**ACTIVITY:** Repeat exactly, and only, the lines of the entries below from the one with "M322 607 210" through the one with "M24 922 54 943", both ends included.

**DATA FOR REVIEW:**
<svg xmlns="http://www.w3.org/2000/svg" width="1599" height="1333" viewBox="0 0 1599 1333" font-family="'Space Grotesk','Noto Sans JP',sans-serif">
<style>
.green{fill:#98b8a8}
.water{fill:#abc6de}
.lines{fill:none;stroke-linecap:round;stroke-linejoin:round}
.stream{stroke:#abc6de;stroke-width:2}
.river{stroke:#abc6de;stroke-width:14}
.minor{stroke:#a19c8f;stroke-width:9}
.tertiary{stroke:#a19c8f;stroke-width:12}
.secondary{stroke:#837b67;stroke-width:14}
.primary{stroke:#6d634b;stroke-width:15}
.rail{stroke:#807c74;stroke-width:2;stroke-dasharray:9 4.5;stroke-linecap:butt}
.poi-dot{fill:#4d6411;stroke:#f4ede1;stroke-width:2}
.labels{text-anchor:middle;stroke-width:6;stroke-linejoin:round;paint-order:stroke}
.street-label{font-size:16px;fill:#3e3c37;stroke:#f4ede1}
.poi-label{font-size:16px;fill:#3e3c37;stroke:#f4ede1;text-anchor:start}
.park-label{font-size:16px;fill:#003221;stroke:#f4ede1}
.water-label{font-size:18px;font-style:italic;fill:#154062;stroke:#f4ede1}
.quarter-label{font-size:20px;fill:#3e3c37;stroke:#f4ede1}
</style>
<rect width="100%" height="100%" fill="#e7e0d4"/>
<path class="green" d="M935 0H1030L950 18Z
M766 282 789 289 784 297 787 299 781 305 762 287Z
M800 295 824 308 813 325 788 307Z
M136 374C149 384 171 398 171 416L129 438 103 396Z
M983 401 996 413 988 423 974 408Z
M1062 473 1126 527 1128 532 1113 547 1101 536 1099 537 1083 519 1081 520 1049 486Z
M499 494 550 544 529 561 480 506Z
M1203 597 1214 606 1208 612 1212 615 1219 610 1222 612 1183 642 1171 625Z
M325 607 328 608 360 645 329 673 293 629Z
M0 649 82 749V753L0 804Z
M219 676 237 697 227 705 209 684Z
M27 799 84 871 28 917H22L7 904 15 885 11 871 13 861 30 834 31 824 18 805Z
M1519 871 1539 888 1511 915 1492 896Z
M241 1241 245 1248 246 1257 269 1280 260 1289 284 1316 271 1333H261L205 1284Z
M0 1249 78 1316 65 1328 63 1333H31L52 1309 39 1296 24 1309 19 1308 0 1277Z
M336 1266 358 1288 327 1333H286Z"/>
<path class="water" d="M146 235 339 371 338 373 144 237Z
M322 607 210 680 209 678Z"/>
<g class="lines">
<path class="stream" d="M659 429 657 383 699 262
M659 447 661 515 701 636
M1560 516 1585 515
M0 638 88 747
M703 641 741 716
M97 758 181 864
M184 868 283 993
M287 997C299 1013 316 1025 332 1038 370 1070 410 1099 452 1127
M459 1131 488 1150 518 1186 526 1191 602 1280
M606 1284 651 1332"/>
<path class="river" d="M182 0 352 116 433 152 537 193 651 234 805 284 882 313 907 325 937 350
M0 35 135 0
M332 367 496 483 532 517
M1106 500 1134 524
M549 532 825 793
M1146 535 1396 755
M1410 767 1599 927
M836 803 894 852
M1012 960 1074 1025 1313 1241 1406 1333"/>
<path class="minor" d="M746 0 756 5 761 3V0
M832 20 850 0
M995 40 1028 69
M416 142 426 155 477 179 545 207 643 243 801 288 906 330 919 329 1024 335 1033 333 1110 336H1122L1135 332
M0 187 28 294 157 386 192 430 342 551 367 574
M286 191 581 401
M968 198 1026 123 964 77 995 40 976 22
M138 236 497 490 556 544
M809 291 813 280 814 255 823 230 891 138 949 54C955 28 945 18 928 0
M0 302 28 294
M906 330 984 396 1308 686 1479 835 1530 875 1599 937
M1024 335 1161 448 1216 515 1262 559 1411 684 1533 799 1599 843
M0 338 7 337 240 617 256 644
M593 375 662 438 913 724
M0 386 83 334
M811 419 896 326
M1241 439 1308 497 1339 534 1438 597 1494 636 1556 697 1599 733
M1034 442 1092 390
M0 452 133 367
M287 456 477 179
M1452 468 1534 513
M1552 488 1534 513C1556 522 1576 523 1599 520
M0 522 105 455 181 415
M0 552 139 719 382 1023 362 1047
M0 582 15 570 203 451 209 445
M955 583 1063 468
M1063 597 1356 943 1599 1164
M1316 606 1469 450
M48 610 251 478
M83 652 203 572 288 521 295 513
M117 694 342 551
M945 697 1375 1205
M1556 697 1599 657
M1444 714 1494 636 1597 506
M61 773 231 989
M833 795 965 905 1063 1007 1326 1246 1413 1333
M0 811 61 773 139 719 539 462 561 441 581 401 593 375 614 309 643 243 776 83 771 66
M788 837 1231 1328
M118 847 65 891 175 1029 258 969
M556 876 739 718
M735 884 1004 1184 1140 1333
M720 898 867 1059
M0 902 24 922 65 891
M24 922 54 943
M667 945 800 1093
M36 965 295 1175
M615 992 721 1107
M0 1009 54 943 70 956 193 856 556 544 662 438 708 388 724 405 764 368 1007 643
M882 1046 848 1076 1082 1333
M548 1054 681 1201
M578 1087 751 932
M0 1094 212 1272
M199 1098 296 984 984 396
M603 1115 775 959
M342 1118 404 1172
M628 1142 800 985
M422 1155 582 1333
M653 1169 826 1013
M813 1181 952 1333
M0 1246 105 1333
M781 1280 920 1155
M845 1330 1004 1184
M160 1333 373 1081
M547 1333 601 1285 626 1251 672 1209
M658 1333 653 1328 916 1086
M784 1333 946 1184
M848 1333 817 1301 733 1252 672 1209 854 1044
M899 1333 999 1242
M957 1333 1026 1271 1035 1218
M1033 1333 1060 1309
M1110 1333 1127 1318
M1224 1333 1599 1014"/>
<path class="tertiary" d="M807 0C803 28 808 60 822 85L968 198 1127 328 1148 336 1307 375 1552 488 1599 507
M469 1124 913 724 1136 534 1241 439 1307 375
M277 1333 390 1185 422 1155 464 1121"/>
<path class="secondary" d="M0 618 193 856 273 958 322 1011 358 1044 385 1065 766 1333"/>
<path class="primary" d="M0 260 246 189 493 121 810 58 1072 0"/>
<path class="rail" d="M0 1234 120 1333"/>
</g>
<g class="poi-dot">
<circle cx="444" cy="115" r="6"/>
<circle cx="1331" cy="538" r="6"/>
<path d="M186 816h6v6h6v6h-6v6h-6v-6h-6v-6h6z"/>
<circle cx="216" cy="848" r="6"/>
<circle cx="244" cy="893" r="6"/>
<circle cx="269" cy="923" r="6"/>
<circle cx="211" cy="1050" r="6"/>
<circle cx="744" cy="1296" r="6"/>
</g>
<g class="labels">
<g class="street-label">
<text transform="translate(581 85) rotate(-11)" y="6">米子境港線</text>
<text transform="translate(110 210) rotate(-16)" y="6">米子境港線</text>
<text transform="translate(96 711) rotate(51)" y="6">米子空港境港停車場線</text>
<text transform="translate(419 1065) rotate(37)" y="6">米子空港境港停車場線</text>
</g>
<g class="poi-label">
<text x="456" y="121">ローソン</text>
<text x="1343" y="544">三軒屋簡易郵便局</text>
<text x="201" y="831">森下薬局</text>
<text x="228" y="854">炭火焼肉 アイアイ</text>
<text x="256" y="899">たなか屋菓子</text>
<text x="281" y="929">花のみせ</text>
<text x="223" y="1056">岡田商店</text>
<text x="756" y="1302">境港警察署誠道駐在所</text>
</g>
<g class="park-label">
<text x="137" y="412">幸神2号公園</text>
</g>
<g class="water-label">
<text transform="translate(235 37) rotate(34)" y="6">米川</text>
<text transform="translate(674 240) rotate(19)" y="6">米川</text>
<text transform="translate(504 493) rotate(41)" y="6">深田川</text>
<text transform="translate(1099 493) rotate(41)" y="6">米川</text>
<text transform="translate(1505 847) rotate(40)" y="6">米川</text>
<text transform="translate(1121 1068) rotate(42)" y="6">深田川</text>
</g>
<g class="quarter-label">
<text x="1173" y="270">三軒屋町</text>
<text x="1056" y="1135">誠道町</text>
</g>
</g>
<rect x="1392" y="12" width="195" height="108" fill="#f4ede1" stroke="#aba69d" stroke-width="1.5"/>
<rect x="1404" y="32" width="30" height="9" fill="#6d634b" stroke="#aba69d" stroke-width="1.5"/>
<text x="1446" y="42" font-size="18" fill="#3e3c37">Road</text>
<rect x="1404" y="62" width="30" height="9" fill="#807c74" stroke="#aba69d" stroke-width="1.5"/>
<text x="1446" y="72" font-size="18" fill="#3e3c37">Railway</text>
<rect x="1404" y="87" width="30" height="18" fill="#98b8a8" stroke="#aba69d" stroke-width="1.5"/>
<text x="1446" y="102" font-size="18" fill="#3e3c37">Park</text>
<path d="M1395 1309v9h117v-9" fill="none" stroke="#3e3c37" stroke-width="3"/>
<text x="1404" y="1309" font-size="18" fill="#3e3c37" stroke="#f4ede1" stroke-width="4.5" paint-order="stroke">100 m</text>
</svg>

---

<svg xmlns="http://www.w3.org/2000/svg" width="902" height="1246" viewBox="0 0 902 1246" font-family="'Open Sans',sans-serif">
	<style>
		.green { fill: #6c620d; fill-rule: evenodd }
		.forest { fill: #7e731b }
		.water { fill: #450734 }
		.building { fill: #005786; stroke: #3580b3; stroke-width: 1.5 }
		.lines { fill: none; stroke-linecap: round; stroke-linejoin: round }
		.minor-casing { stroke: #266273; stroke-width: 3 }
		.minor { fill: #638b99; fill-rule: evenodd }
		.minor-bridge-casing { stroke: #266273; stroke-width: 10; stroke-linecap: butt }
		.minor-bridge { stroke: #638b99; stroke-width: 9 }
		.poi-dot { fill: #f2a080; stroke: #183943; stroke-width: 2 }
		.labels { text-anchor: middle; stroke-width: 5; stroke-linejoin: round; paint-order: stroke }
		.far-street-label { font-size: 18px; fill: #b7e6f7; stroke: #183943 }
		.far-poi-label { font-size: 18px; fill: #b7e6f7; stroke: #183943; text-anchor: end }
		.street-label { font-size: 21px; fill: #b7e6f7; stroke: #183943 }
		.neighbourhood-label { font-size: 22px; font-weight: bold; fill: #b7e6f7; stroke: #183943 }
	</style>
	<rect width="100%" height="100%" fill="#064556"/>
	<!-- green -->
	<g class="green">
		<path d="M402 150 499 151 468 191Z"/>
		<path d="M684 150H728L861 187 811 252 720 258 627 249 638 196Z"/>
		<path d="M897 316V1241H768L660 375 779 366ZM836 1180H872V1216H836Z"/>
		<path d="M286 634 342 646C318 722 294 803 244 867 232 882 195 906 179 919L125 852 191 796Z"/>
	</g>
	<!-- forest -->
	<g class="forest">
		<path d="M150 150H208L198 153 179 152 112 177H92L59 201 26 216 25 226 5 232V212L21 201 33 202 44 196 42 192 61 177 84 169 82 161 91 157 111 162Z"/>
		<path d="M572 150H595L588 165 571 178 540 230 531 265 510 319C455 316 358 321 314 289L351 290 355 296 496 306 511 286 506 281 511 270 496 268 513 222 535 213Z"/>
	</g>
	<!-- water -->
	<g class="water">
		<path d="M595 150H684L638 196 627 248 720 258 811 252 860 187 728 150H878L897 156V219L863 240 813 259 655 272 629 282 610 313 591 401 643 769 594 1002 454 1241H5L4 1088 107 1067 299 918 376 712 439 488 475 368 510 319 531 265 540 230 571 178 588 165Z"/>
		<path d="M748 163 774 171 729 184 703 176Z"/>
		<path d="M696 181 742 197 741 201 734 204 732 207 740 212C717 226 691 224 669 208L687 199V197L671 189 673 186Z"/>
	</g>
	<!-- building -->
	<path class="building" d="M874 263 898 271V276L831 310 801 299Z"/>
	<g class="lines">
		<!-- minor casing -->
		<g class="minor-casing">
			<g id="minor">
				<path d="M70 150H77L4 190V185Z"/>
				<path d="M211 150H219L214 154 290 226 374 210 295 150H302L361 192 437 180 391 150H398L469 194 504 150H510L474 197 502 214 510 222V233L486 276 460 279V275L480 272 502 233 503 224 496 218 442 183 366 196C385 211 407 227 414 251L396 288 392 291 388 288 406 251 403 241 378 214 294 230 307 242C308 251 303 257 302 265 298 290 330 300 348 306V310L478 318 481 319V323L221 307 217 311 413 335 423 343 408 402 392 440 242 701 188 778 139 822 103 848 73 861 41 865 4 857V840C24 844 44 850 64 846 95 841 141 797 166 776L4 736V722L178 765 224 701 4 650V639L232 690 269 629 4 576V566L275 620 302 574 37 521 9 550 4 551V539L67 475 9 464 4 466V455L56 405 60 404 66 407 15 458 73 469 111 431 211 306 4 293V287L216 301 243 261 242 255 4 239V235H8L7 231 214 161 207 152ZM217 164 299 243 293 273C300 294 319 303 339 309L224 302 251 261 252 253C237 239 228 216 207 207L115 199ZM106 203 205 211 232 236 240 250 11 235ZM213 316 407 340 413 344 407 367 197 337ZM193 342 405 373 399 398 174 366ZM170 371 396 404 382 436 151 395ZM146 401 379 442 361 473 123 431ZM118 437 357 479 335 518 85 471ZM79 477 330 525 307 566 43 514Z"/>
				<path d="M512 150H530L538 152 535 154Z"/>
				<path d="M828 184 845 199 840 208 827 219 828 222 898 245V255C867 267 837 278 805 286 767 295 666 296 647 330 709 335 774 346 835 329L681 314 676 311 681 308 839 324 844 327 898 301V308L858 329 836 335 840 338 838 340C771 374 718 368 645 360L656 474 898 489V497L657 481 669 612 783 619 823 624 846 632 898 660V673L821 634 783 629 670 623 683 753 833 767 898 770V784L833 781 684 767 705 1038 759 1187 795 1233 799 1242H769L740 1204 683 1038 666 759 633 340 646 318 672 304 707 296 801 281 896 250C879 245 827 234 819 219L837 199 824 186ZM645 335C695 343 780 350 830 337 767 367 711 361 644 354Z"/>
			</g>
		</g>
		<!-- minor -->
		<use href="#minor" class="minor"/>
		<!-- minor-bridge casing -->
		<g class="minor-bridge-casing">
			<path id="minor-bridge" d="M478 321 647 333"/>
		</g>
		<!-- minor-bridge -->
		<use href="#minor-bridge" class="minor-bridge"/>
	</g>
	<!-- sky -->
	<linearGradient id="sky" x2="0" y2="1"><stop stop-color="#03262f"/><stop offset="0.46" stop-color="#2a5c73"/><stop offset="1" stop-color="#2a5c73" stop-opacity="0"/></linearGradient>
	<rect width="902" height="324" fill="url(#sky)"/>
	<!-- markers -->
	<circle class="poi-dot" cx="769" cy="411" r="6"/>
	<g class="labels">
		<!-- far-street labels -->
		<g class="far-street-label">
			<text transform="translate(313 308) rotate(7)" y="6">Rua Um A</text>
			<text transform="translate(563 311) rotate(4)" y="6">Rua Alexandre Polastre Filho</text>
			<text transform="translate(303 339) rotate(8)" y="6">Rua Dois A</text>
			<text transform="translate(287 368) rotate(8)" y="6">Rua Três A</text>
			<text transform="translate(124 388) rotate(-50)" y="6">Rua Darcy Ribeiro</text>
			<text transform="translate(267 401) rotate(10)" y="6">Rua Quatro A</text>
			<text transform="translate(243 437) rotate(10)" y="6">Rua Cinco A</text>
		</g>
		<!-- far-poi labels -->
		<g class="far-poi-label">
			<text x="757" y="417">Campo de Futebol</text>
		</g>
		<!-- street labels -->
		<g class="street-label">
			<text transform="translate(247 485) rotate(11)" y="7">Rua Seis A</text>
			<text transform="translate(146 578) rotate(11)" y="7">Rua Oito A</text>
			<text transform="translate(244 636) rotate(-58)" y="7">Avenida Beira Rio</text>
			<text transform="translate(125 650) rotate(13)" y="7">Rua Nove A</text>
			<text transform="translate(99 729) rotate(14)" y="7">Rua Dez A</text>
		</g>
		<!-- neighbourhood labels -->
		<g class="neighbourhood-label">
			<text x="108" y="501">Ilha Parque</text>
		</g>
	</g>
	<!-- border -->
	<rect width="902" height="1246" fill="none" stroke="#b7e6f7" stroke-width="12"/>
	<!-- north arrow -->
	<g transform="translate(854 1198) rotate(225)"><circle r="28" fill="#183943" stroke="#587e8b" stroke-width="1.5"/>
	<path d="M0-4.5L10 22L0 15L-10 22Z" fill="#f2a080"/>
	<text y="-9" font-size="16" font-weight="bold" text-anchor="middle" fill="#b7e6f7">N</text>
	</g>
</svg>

**ANSWER SPACE:**
M322 607 210 680 209 678Z"/>
<g class="lines">
<path class="stream" d="M659 429 657 383 699 262
M659 447 661 515 701 636
M1560 516 1585 515
M0 638 88 747
M703 641 741 716
M97 758 181 864
M184 868 283 993
M287 997C299 1013 316 1025 332 1038 370 1070 410 1099 452 1127
M459 1131 488 1150 518 1186 526 1191 602 1280
M606 1284 651 1332"/>
<path class="river" d="M182 0 352 116 433 152 537 193 651 234 805 284 882 313 907 325 937 350
M0 35 135 0
M332 367 496 483 532 517
M1106 500 1134 524
M549 532 825 793
M1146 535 1396 755
M1410 767 1599 927
M836 803 894 852
M1012 960 1074 1025 1313 1241 1406 1333"/>
<path class="minor" d="M746 0 756 5 761 3V0
M832 20 850 0
M995 40 1028 69
M416 142 426 155 477 179 545 207 643 243 801 288 906 330 919 329 1024 335 1033 333 1110 336H1122L1135 332
M0 187 28 294 157 386 192 430 342 551 367 574
M286 191 581 401
M968 198 1026 123 964 77 995 40 976 22
M138 236 497 490 556 544
M809 291 813 280 814 255 823 230 891 138 949 54C955 28 945 18 928 0
M0 302 28 294
M906 330 984 396 1308 686 1479 835 1530 875 1599 937
M1024 335 1161 448 1216 515 1262 559 1411 684 1533 799 1599 843
M0 338 7 337 240 617 256 644
M593 375 662 438 913 724
M0 386 83 334
M811 419 896 326
M1241 439 1308 497 1339 534 1438 597 1494 636 1556 697 1599 733
M1034 442 1092 390
M0 452 133 367
M287 456 477 179
M1452 468 1534 513
M1552 488 1534 513C1556 522 1576 523 1599 520
M0 522 105 455 181 415
M0 552 139 719 382 1023 362 1047
M0 582 15 570 203 451 209 445
M955 583 1063 468
M1063 597 1356 943 1599 1164
M1316 606 1469 450
M48 610 251 478
M83 652 203 572 288 521 295 513
M117 694 342 551
M945 697 1375 1205
M1556 697 1599 657
M1444 714 1494 636 1597 506
M61 773 231 989
M833 795 965 905 1063 1007 1326 1246 1413 1333
M0 811 61 773 139 719 539 462 561 441 581 401 593 375 614 309 643 243 776 83 771 66
M788 837 1231 1328
M118 847 65 891 175 1029 258 969
M556 876 739 718
M735 884 1004 1184 1140 1333
M720 898 867 1059
M0 902 24 922 65 891
M24 922 54 943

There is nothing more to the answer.